* **What to do**
Lines containing the word "middle" are the ones to copy from the records below.

(Stored items)
========

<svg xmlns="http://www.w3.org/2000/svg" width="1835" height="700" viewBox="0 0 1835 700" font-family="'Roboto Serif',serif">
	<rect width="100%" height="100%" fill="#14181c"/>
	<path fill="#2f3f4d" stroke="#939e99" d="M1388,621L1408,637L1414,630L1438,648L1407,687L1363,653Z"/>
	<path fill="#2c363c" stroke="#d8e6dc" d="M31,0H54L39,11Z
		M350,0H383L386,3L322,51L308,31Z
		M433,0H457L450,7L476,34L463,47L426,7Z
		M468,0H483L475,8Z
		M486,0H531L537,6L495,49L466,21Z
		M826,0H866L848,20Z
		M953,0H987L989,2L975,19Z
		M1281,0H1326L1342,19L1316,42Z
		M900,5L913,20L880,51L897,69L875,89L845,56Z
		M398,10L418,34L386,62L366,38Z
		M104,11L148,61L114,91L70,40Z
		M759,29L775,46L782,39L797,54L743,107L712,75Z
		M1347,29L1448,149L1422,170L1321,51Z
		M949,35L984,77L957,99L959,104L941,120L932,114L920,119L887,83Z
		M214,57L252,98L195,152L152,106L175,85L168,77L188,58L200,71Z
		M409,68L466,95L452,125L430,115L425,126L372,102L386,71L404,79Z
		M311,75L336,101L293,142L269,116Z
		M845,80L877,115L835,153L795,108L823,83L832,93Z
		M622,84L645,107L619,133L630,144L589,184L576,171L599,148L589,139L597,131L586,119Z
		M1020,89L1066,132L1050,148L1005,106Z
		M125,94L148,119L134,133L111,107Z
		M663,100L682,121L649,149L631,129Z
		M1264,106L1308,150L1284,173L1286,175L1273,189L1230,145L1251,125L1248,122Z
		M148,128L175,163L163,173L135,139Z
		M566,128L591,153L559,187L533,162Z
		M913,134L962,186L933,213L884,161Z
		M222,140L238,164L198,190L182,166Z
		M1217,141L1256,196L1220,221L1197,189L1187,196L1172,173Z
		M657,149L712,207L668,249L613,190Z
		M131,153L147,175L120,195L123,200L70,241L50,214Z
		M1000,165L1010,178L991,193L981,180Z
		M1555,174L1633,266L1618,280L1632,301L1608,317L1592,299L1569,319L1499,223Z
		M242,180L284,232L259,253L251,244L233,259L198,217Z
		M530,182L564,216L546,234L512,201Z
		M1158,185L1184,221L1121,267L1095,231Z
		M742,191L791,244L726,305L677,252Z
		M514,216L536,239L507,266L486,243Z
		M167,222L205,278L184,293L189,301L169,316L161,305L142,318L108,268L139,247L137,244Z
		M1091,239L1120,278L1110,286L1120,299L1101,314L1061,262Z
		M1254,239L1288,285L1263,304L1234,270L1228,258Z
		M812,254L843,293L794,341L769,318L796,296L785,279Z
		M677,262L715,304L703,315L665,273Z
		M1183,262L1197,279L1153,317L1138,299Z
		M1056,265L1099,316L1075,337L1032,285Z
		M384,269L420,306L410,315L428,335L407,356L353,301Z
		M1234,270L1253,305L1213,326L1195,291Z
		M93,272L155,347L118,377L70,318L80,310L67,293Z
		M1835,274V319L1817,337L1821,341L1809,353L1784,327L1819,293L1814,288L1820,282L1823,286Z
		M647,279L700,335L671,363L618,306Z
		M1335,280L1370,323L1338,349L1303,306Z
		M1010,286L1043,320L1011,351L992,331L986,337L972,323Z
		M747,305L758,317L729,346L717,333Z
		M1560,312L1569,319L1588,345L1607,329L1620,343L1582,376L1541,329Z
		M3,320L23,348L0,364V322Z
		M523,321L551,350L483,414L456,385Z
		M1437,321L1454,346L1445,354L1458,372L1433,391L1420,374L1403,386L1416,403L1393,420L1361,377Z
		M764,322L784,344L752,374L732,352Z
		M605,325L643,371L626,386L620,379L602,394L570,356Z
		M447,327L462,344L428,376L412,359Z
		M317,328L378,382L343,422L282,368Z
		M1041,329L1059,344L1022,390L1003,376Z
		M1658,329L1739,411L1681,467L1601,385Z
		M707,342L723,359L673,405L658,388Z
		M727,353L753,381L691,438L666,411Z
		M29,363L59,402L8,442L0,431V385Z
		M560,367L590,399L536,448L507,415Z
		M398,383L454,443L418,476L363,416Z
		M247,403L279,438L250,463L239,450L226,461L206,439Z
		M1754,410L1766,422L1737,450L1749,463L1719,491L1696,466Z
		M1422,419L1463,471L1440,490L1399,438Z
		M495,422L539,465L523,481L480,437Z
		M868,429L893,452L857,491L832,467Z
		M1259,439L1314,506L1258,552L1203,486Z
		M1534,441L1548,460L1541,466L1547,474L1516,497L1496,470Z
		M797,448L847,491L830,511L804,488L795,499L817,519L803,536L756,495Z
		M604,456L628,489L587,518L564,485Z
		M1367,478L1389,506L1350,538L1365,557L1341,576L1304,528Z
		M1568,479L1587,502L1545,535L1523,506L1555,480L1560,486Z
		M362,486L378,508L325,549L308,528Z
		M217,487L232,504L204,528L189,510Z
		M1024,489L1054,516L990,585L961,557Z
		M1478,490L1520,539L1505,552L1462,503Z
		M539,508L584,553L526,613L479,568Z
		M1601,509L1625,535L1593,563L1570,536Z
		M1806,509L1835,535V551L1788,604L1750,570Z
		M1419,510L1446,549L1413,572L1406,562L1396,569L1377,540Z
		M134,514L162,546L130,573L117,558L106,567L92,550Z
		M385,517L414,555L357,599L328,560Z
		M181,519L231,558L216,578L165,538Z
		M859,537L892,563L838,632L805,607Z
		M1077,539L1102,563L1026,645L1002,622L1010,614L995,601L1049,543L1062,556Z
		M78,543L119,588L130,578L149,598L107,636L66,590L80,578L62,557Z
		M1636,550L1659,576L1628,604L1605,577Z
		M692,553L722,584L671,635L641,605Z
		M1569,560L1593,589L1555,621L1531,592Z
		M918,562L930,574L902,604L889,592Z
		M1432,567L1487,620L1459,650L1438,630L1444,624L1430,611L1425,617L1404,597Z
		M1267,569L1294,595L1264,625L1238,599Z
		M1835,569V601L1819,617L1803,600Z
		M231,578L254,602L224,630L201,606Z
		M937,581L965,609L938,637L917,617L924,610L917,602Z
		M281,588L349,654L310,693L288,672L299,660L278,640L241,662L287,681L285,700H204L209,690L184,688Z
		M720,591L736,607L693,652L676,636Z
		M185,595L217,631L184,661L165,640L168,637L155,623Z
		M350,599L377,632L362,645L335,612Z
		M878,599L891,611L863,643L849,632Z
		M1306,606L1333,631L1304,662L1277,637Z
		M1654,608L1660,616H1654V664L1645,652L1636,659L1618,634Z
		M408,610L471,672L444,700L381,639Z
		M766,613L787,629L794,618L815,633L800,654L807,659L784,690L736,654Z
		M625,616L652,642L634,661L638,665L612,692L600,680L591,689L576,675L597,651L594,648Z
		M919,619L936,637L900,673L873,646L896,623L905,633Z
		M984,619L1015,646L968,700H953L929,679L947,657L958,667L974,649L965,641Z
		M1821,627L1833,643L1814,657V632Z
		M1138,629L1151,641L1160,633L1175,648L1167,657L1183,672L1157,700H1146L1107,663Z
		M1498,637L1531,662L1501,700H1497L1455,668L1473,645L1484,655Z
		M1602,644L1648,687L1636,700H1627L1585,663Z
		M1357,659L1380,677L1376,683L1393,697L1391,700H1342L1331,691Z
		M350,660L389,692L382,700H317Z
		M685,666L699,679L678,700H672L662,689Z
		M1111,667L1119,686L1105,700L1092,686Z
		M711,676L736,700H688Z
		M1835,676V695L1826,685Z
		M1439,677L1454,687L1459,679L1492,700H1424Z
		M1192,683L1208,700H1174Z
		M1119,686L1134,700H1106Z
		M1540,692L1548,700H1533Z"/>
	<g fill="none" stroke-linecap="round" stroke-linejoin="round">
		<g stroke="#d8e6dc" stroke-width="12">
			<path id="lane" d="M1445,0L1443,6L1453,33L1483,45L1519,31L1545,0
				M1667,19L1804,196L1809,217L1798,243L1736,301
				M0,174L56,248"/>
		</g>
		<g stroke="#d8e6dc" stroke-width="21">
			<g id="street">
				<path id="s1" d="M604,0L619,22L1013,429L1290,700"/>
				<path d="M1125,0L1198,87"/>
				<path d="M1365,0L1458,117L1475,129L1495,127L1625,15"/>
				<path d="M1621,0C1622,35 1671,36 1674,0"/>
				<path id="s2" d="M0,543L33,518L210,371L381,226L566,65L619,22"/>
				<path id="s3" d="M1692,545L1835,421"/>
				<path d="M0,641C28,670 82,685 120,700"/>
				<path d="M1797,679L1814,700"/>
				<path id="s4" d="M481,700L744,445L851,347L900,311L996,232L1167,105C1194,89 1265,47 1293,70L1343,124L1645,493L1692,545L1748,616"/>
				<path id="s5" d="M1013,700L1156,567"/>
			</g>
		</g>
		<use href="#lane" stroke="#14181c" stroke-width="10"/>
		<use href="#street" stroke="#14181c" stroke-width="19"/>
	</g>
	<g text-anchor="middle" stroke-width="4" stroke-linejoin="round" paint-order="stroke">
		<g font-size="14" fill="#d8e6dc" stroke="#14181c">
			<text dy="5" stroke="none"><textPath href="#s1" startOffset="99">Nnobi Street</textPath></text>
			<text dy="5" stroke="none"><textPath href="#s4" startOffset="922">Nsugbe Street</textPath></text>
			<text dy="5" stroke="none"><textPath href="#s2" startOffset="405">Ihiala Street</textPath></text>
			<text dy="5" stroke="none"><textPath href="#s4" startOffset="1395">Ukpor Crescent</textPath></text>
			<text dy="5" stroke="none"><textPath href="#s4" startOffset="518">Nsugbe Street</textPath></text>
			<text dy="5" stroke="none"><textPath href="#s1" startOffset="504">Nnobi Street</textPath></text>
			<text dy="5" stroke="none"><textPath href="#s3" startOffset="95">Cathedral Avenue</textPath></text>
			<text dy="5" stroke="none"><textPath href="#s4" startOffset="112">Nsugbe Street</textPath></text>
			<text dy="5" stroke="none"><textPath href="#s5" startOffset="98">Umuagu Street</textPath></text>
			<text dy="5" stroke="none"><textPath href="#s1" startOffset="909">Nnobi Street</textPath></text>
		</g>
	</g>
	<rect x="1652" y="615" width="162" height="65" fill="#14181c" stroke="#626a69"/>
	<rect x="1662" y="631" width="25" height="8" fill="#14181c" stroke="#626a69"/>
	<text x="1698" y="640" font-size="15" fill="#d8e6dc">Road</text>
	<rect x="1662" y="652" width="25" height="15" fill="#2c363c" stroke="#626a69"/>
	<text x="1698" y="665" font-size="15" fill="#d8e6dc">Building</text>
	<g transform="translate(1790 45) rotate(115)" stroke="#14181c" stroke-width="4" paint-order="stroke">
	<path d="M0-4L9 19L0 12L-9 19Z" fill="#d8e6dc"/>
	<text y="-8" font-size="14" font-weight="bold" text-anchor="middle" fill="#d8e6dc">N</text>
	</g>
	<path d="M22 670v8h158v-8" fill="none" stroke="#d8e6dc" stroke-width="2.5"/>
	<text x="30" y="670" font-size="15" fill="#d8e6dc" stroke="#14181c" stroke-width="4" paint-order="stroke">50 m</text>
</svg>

========

* **Answer to this exercise**
	<g text-anchor="middle" stroke-width="4" stroke-linejoin="round" paint-order="stroke">
	<text y="-8" font-size="14" font-weight="bold" text-anchor="middle" fill="#d8e6dc">N</text>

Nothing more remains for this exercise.